PROMPT:
Every entry below should be returned exactly as it appears, with pictures left out.

DATA PROVIDED:
[Start of Attachment]

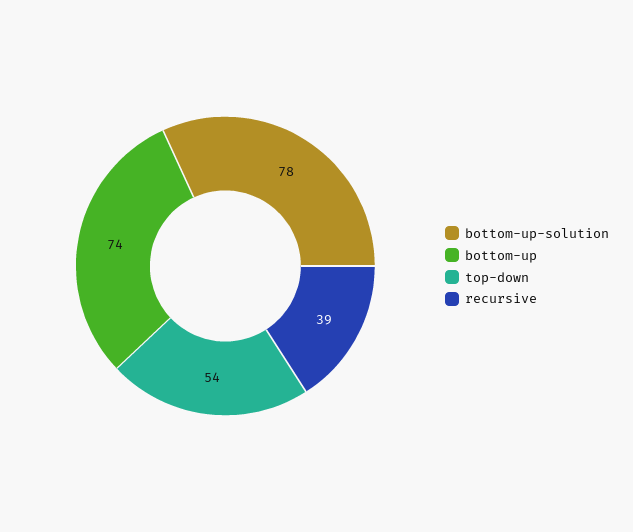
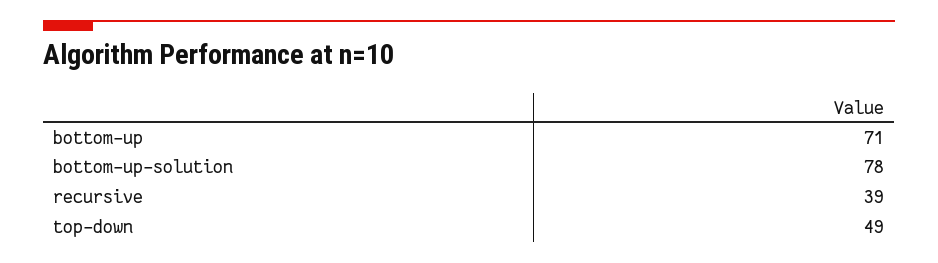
  {
    "bottom-up-solution": 78,
-   "bottom-up": 74,
+   "bottom-up": 71,
-   "top-down": 54,
+   "top-down": 49,
    "recursive": 39
  }

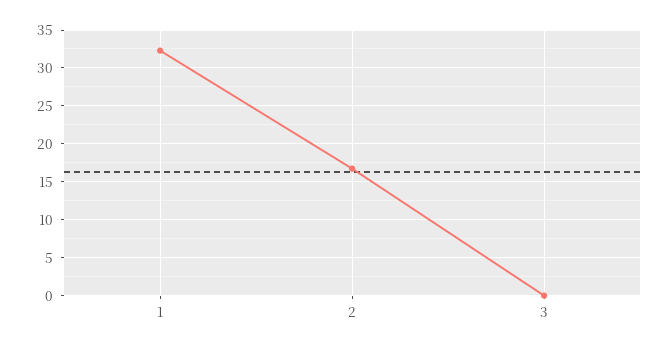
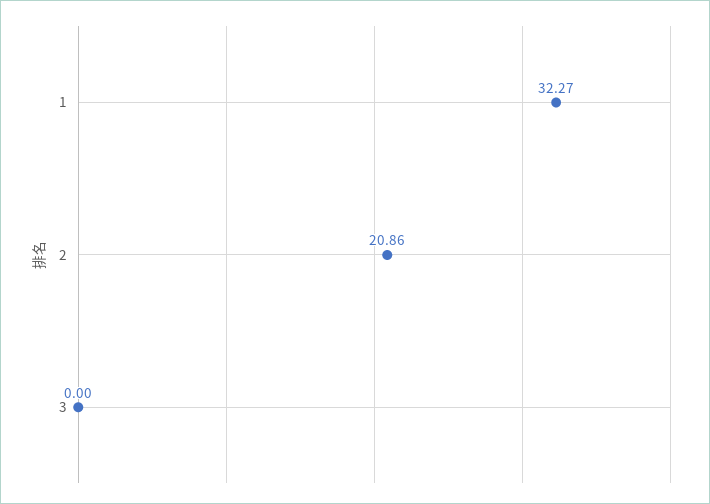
  {
    "1": 32.27,
-   "2": 17,
+   "2": 20.86,
    "3": 0
  }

[End of Attachment]

FINAL ANSWER:
  {
    "bottom-up-solution": 78,
-   "bottom-up": 74,
+   "bottom-up": 71,
-   "top-down": 54,
+   "top-down": 49,
    "recursive": 39
  }

  {
    "1": 32.27,
-   "2": 17,
+   "2": 20.86,
    "3": 0
  }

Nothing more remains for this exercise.